Lors de son témoignage en cour, Marc-Aimé Guérin a été traité comme un témoin hostile par le juge Hogan, qui a souligné les contradictions avec ses témoignages antérieurs, où il niait avoir fait des dons importants à Mme Landry. Dans l'éventualité où certains dons seraient provenus des actifs des entreprises de M. Guérin, le juge Hogan a rappelé que ces dons «pourraient être assujettis à l'impôt des sociétés et des particuliers».

Concernant la cotisation fiscale de Martine Landry, la Cour canadienne n'a pas retenu la méthode d'imposition de l'actif net proposée par l'Agence du revenu du Canada, qui cherchait à imposer les actifs du contribuable et non ses revenus. Le tribunal a jugé que cette méthode d'imposition est «arbitraire, insatisfaisante et imprécise».

La Cour canadienne de l'impôt a attribué des dépens de 35 000$ à Martine Landry en raison des agissements de l'Agence du revenu du Canada, qui a jusqu'au 30 septembre prochain afin d'interjeter appel de la décision. «Nous étudions cette possibilité», a dit Me Marie-Claude Landry (aucun lien avec Martine Landry), l'avocate du ministère de la Justice du Canada qui représente l'Agence.

Traitée «comme une criminelle»

«Nous sommes heureux du jugement, a déclaré Me Yves Ouellette, l'avocat de Martine Landry.

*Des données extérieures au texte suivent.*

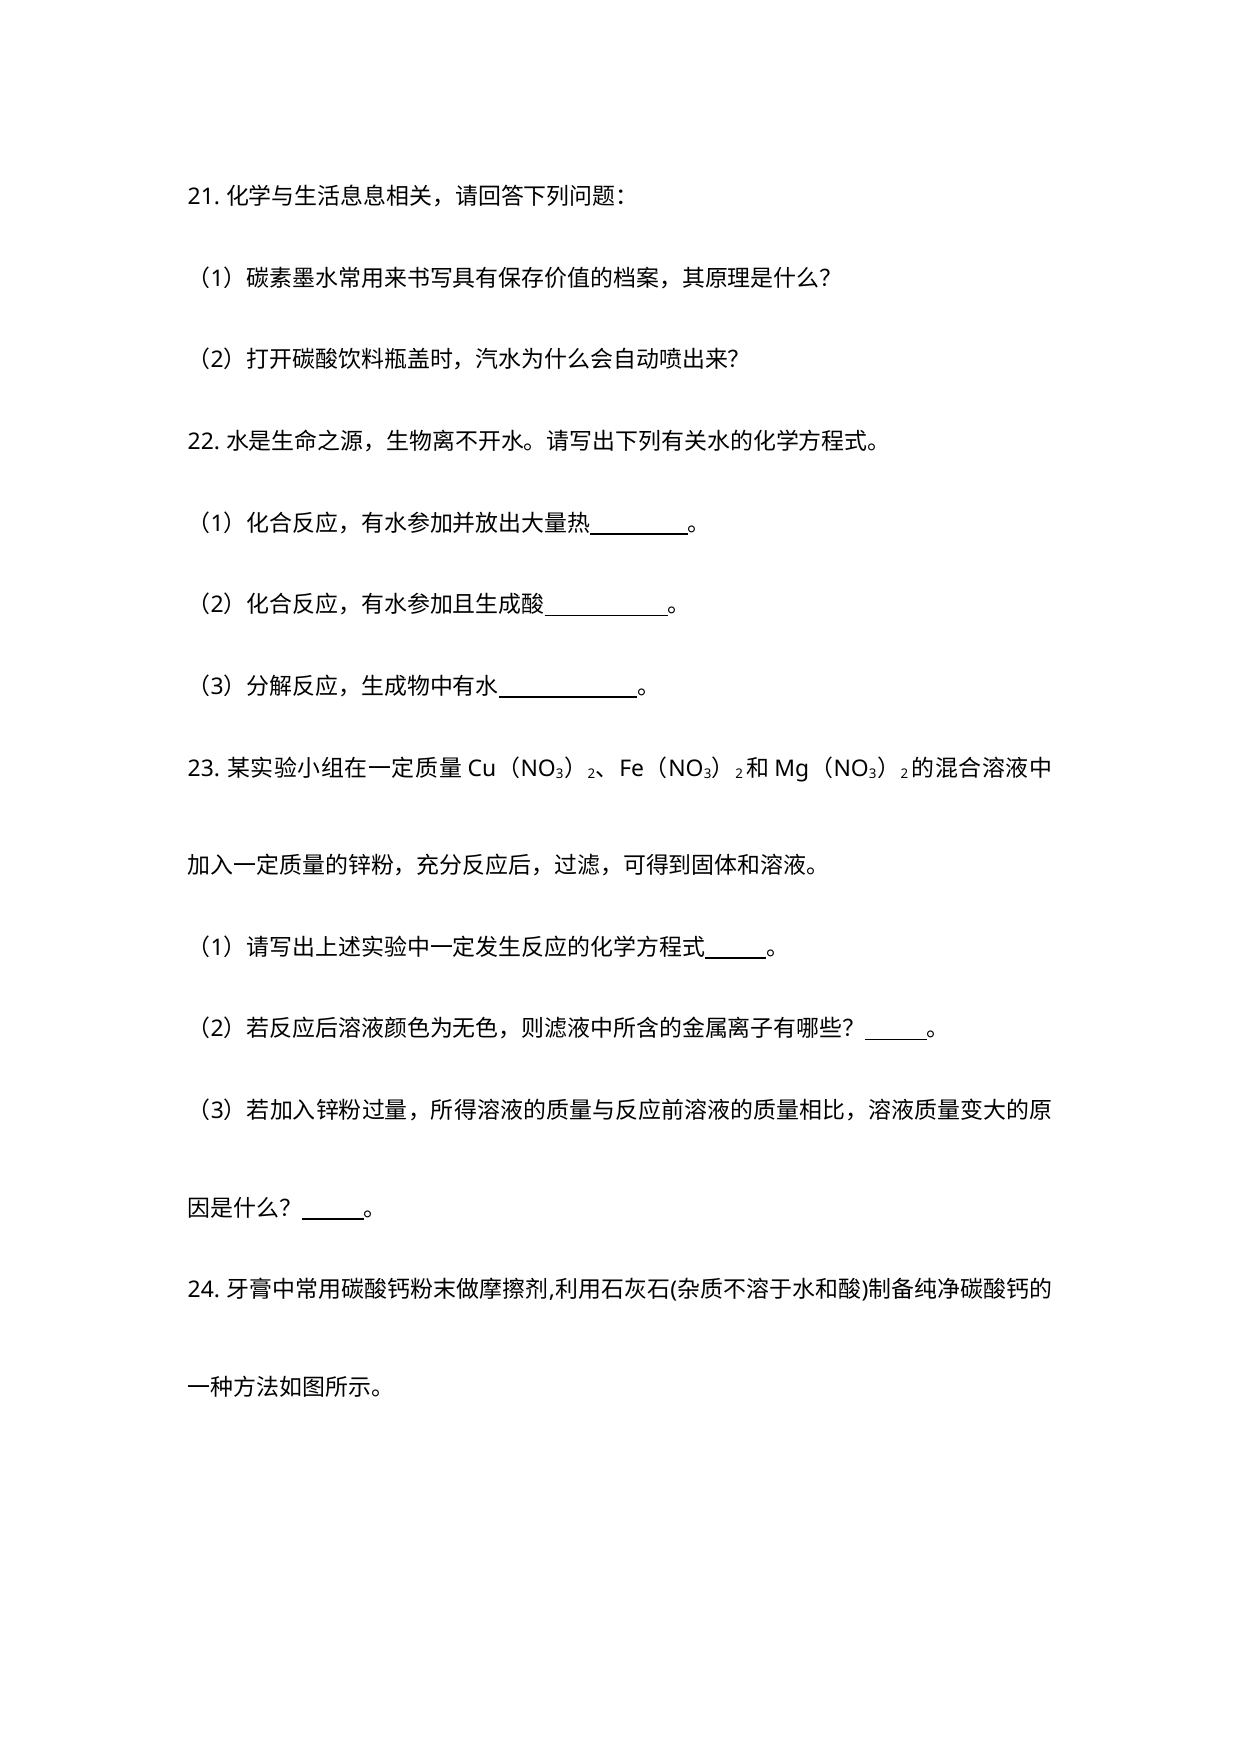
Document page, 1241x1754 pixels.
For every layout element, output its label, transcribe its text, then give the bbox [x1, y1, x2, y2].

text 22. 水是生命之源，生物离不开水。请写出下列有关水的化学方程式。 [187, 407, 1053, 472]
text 23. 某实验小组在一定质量Cu（NO3）2、Fe（NO3）2和Mg（NO3）2的混合溶液中加入一定质量的锌粉，充分反应后，过滤，可得到固体和溶液。 [187, 734, 1053, 896]
text （2）化合反应，有水参加且生成酸 。 [187, 570, 1053, 635]
text （1）碳素墨水常用来书写具有保存价值的档案，其原理是什么？ [187, 244, 1053, 309]
text 21. 化学与生活息息相关，请回答下列问题： [187, 162, 1053, 227]
text （1）请写出上述实验中一定发生反应的化学方程式 。 [187, 913, 1053, 978]
text 24. 牙膏中常用碳酸钙粉末做摩擦剂,利用石灰石(杂质不溶于水和酸)制备纯净碳酸钙的一种方法如图所示。 [187, 1255, 1053, 1418]
text （2）若反应后溶液颜色为无色，则滤液中所含的金属离子有哪些？ 。 [187, 994, 1053, 1059]
text （1）化合反应，有水参加并放出大量热 。 [187, 489, 1053, 554]
text （2）打开碳酸饮料瓶盖时，汽水为什么会自动喷出来？ [187, 325, 1053, 390]
text （3）若加入锌粉过量，所得溶液的质量与反应前溶液的质量相比，溶液质量变大的原因是什么？ 。 [187, 1076, 1053, 1238]
text （3）分解反应，生成物中有水 。 [187, 652, 1053, 717]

La Cour conclut que l'Agence aurait dû écouter la version de ma cliente plutôt que celle de M. X. L'Agence n'a pas fait son travail correctement, elle a traité ma cliente comme une criminelle.»

Martine Landry examine actuellement la possibilité de poursuivre l'Agence du revenu du Canada au civil.

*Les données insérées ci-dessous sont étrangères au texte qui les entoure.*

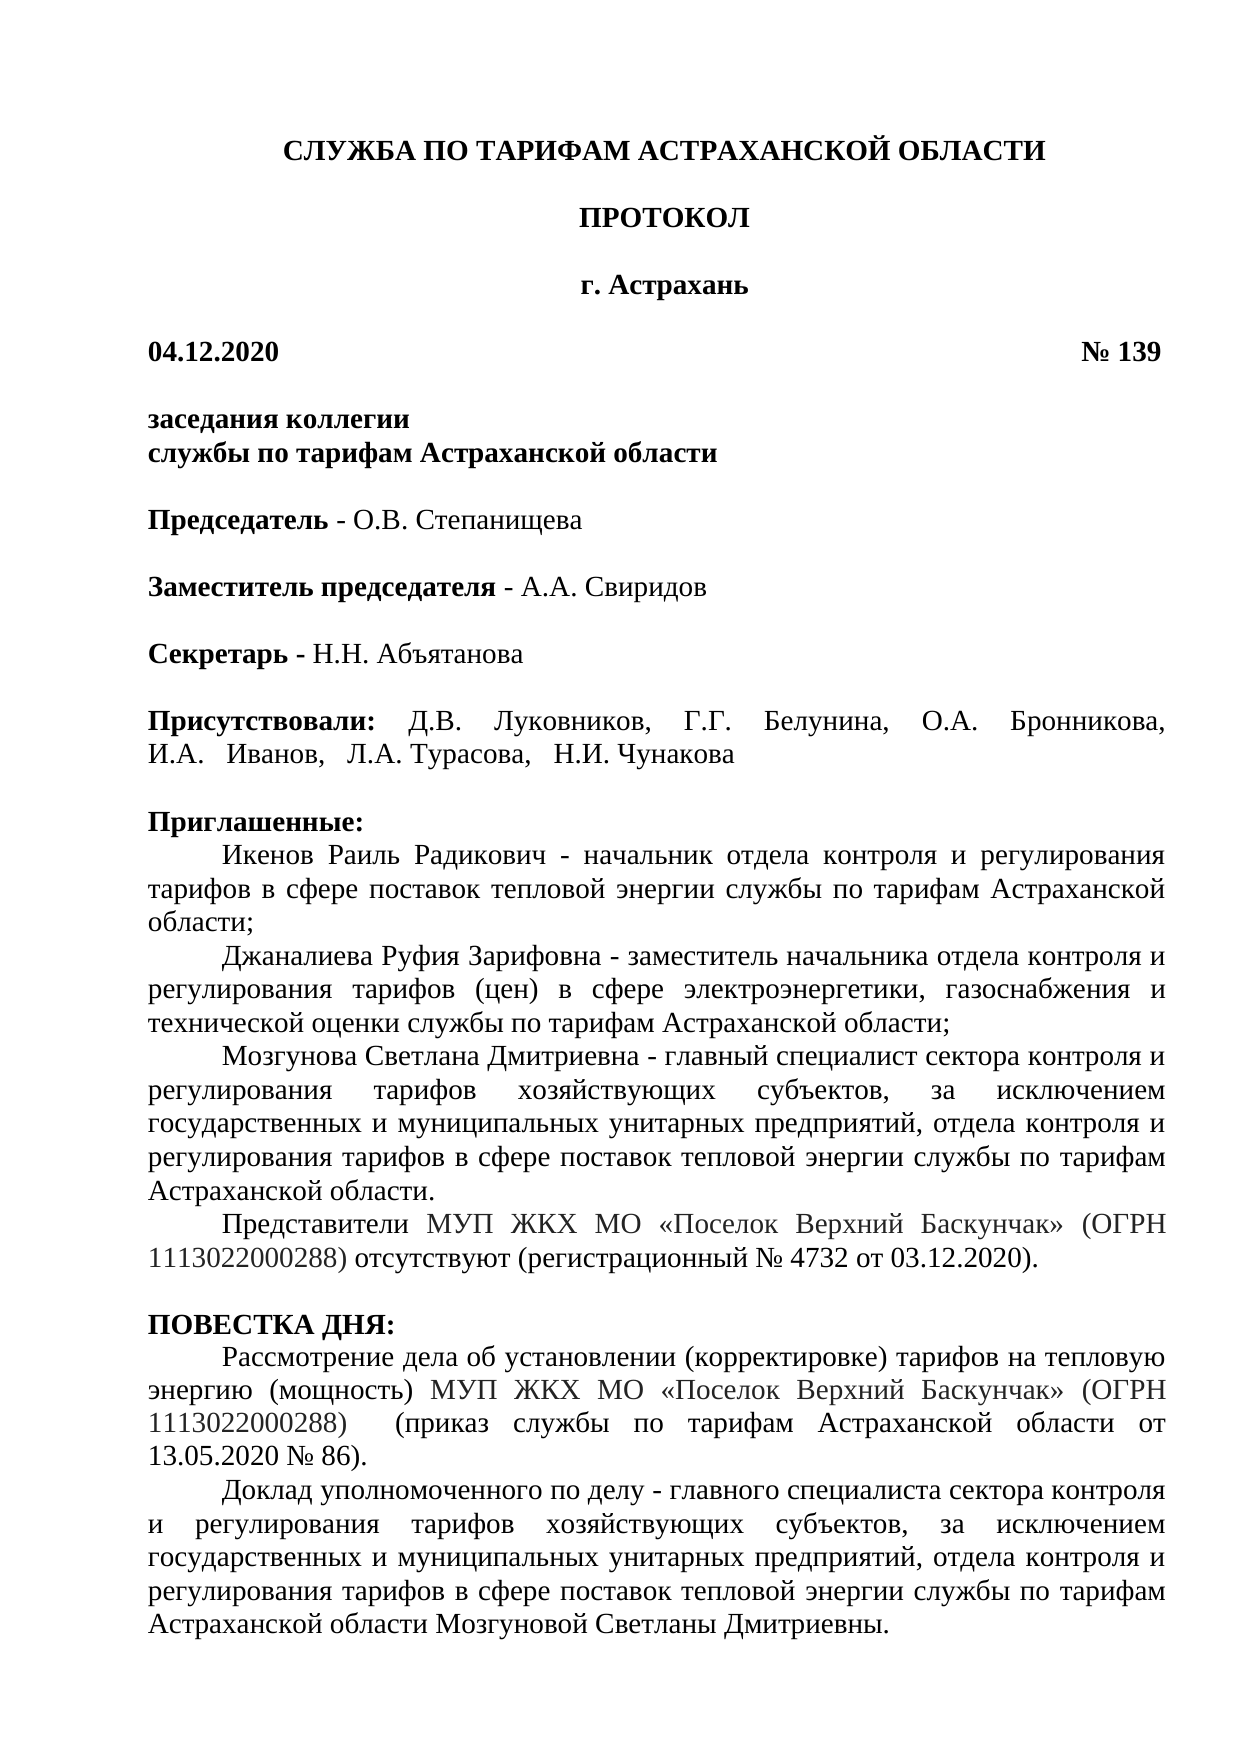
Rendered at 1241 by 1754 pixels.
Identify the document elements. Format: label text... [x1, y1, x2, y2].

L'ancienne danseuse érotique espère que le jugement de la Cour canadienne de l'impôt lui permettra de régler son litige avec Revenu Québec, qui lui réclame environ 643 000$ en divers impôts impayés (400 000$ en impôts sur le revenu, pénalités et intérêts, 55 621$ en TPS, 88 135$ en TVQ). Le dossier est présentement devant la Cour du Québec.

Nos demandes d'entrevue auprès de Marc-Aimé Guérin et de son avocat, Me François Goyette, sont restées sans réponse hier.